◆ **DURCHZUFÜHRENDE AUFGABEN**:
1. Welche Begründung liefert der Lesetext für die Forderung, die Branche solle eine attraktivere Bezahlung für Neueinsteiger entwickeln? Antworten Sie in ein bis drei Sätzen.
2. Beantworten Sie anhand des Lesetextes:
(a) Welche Aufgabe können Computertechnologien oder KI-Systeme laut Lesetext nicht ersetzen?
(b) Für welche Ausbildung wollen sich die Bewerber bewerben, von denen nur wenige dem genannten Anspruch gerecht werden?
(c) Welches Datum steht am Anfang des Lesetextes?

20.3.2026 – Weshalb wir kaum noch Mitarbeiter für den Außendienst gewinnen können, hat folgende Gründe: Gute und nachhaltige Geschäfte erfordern die persönliche Kundenansprache, welche nur möglich ist, wenn man Kunden vor Ort berät. Diese Aufgabe können Computertechnologien oder KI-Systeme nicht ersetzen.
Menschen sind Beziehungswesen, was für den Versicherungsvertrieb bedeutet, dass man den Kunden persönlich sprechen sollte. Dieser Vorgang erfordert Kundenbesuche. Onlinegespräche sind dafür gänzlich ungeeignet.
Eine Beratung vor Ort ermöglicht dem Vermittler, sich einen persönlichen Eindruck über die häusliche sowie betriebliche Umgebung des möglichen Kunden zu verschaffen. Weder am Telefon noch wärend einer sogenannten Onlineberatung ist es möglich, seinen zukünftigen Kunden mit all seinen Bedürfnissen und Problemen einschätzen zu können.
Deswegen benötigen wir Mitarbeiter, welche sich nicht scheuen Kunden persönlich, möglichst vor Ort, zu beraten. Diesem Anspruch werden nur wenige, welche sich für eine Versicherungsfachmannslehre bewerben wollen, gerecht.
Hinzu kommen Stornohaftungsrisiken im Lebensgeschäft, die vielen Bewerbern den Einstieg in eine Außendiensttätigkeit schier unmöglich erscheinen lassen. Mit Pro-Rata-Verprovisionierungen kann kein Neuling im Versicherungsaußendienst sein Leben bestreiten. Aus diesen Gründen sollte die Branche eine attraktivere Bezahlung für Neueinsteiger entwickeln.
Siegfried Hartmann
zum Artikel: „Warum viele Vermittlerbetriebe keinen Nachfolger finden”.

Datensatzeinträge:
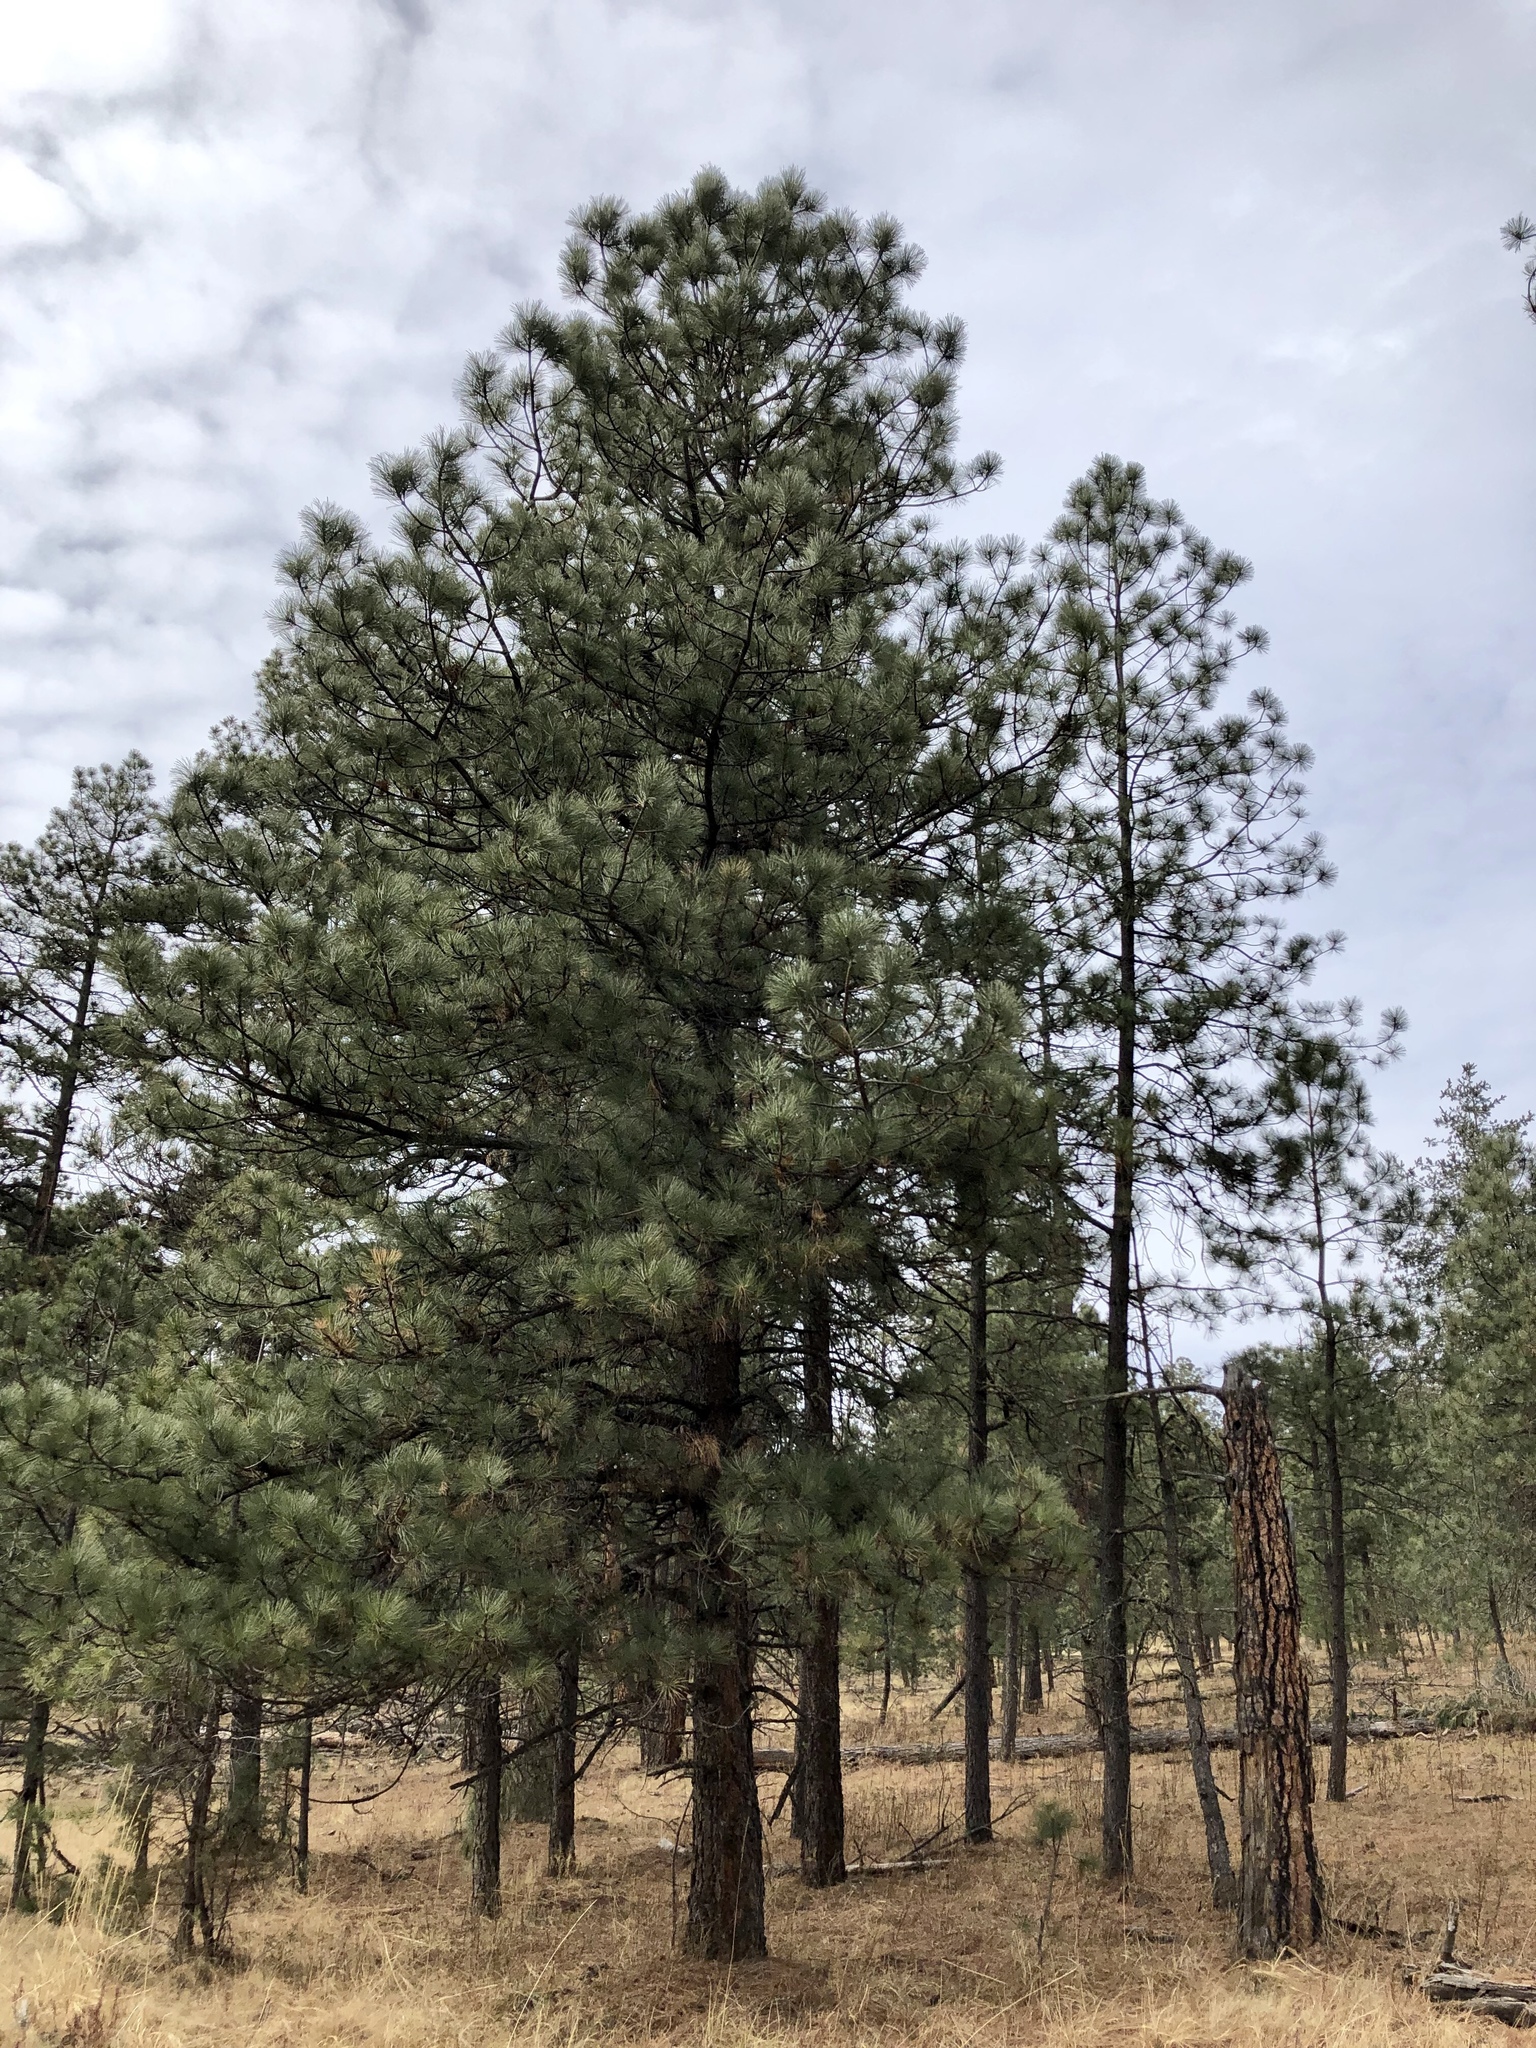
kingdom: Plantae
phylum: Tracheophyta
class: Pinopsida
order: Pinales
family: Pinaceae
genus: Pinus
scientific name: Pinus ponderosa
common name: Western yellow-pine
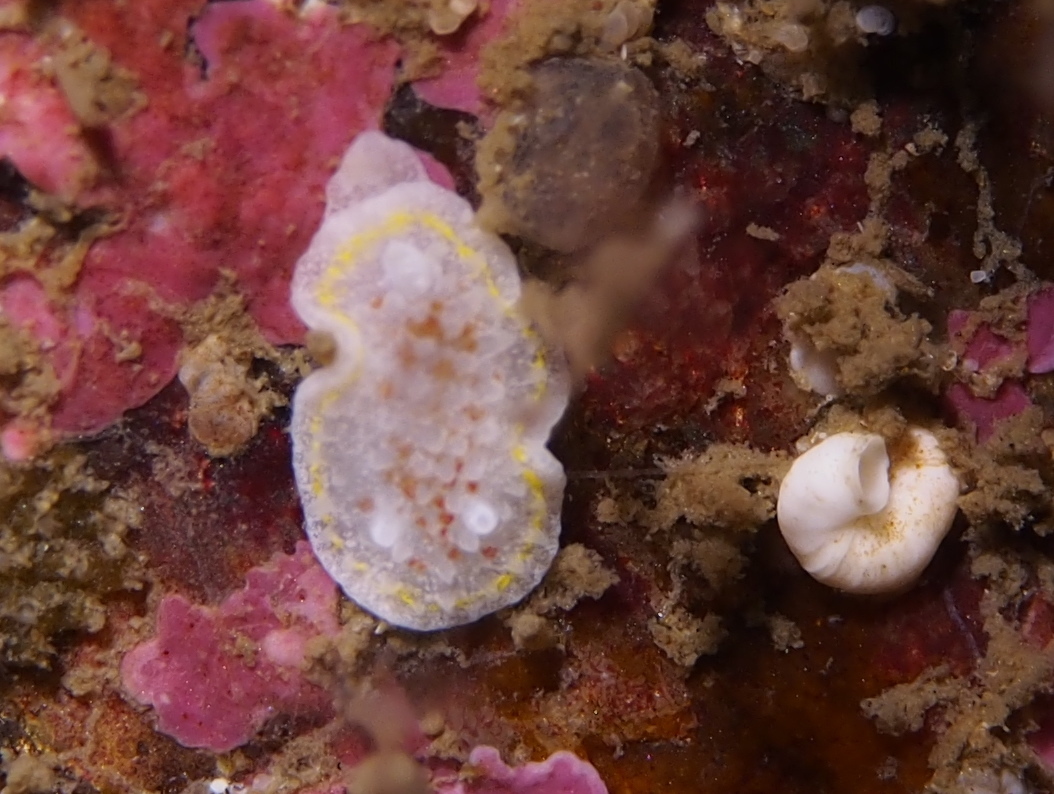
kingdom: Animalia
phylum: Mollusca
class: Gastropoda
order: Nudibranchia
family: Calycidorididae
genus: Diaphorodoris
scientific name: Diaphorodoris luteocincta
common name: Fried egg nudibranch
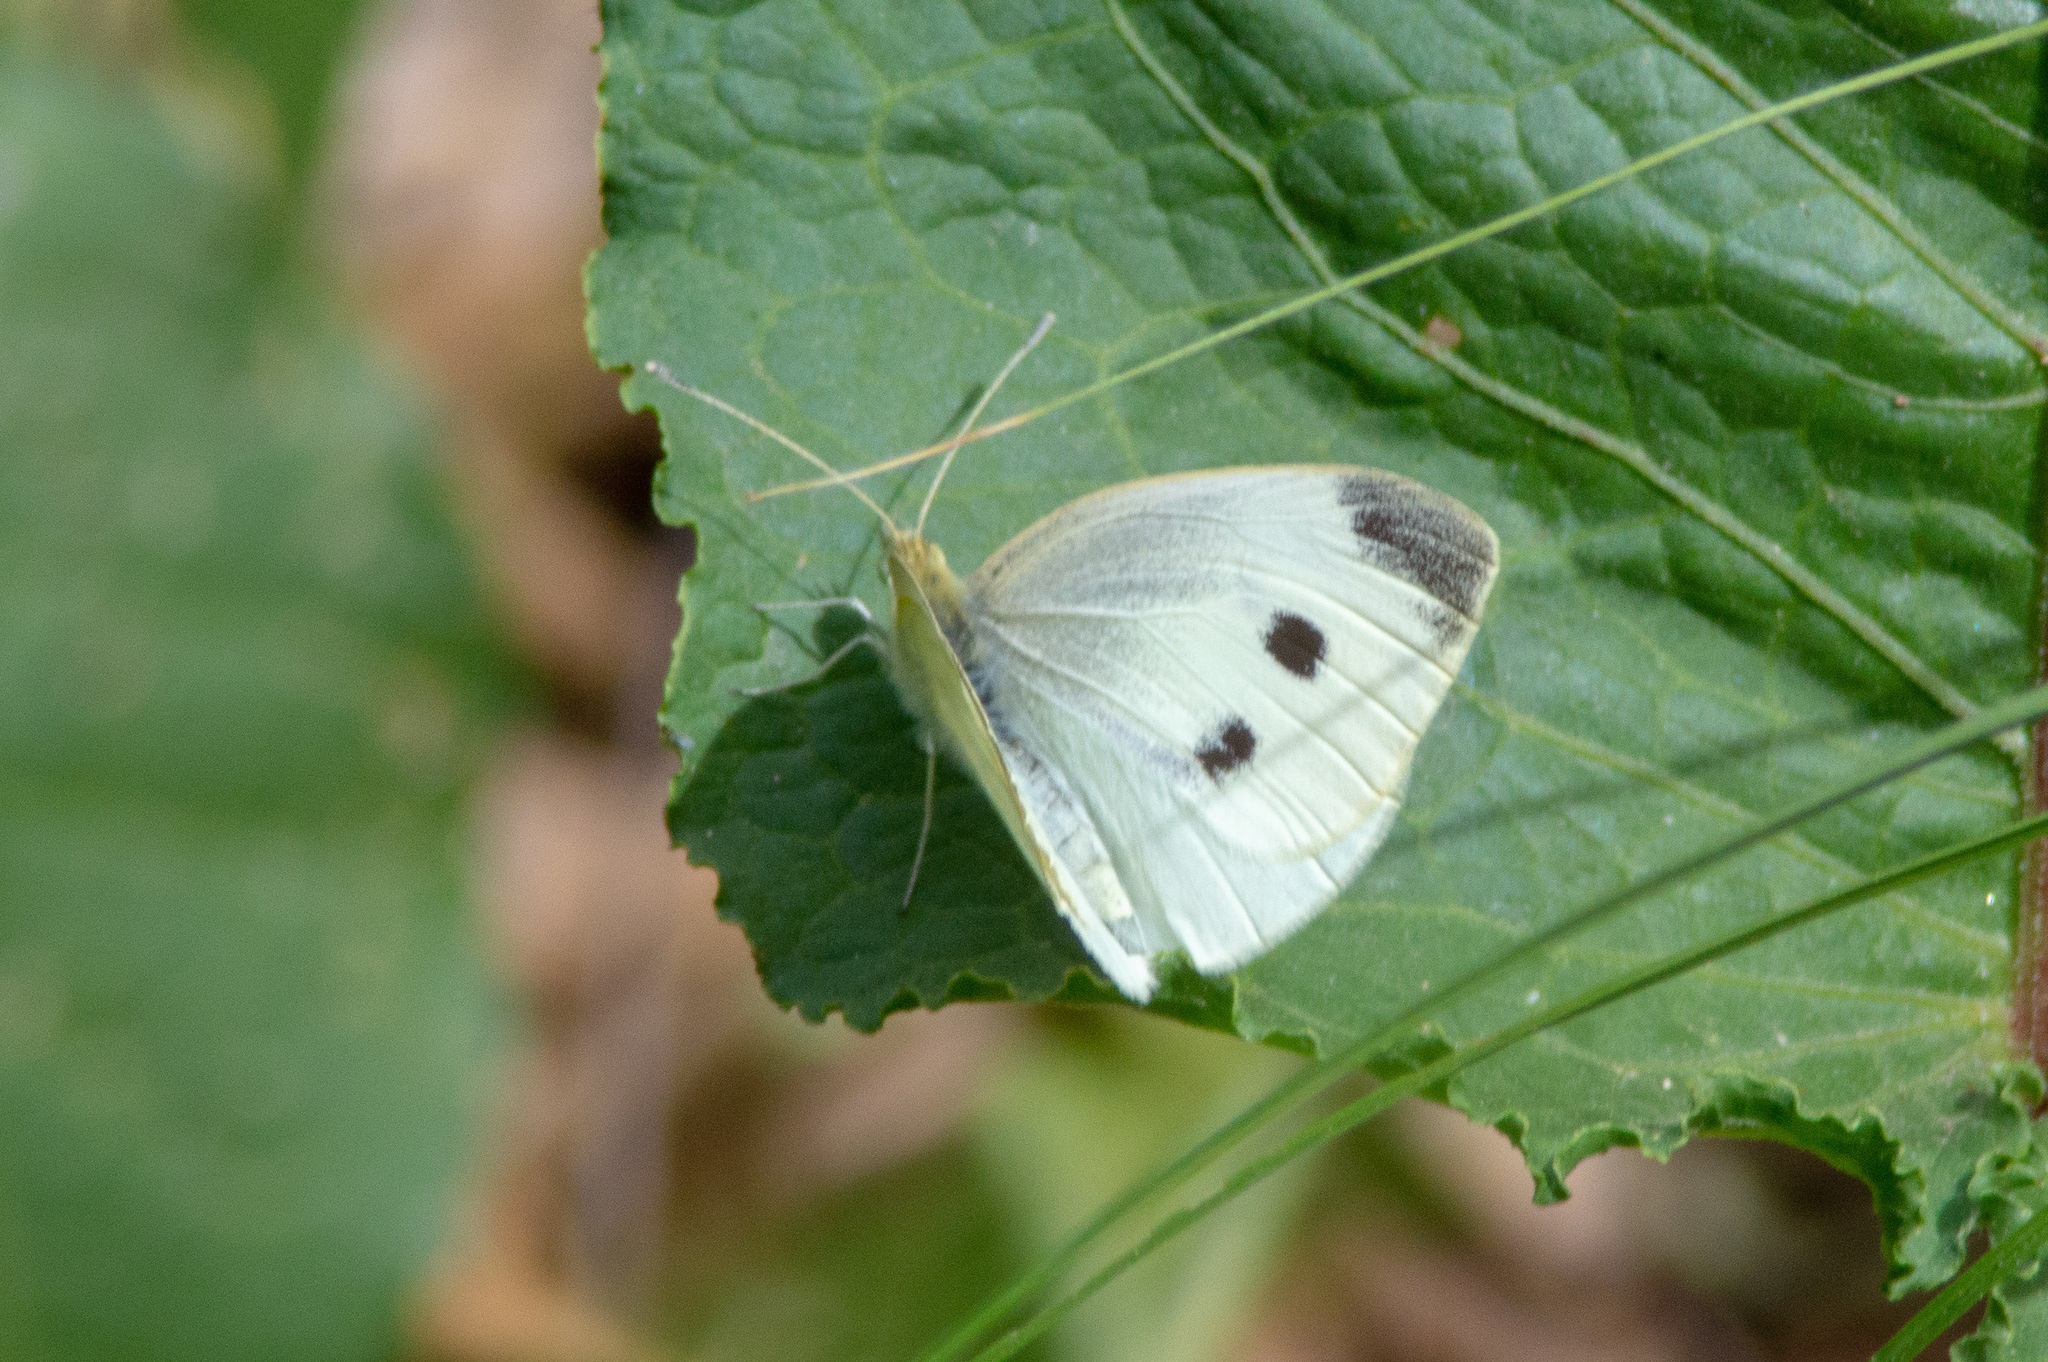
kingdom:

◆ **LÖSUNGEN**:
1. Stornohaftungsrisiken im Lebensgeschäft lassen vielen Bewerbern den Einstieg in eine Außendiensttätigkeit schier unmöglich erscheinen. Außerdem kann laut Lesetext kein Neuling im Versicherungsaußendienst mit Pro-Rata-Verprovisionierungen sein Leben bestreiten.

2.
(a) Die persönliche Kundenansprache, also die Beratung der Kunden vor Ort.
(b) Für eine Versicherungsfachmannslehre.
(c) 20.3.2026.